Segment Open

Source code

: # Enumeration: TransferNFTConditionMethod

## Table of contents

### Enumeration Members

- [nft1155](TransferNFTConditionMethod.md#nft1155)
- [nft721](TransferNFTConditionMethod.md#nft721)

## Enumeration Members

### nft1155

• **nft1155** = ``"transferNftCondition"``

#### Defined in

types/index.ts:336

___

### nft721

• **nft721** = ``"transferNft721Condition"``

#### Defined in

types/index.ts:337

Segment Closed

**THE TASK**
Copy out the full source text of the records above verbatim, keeping every line, symbol, and blank line unchanged.

**EXERCISE RESULT**
Source code

: # Enumeration: TransferNFTConditionMethod

## Table of contents

### Enumeration Members

- [nft1155](TransferNFTConditionMethod.md#nft1155)
- [nft721](TransferNFTConditionMethod.md#nft721)

## Enumeration Members

### nft1155

• **nft1155** = ``"transferNftCondition"``

#### Defined in

types/index.ts:336

___

### nft721

• **nft721** = ``"transferNft721Condition"``

#### Defined in

types/index.ts:337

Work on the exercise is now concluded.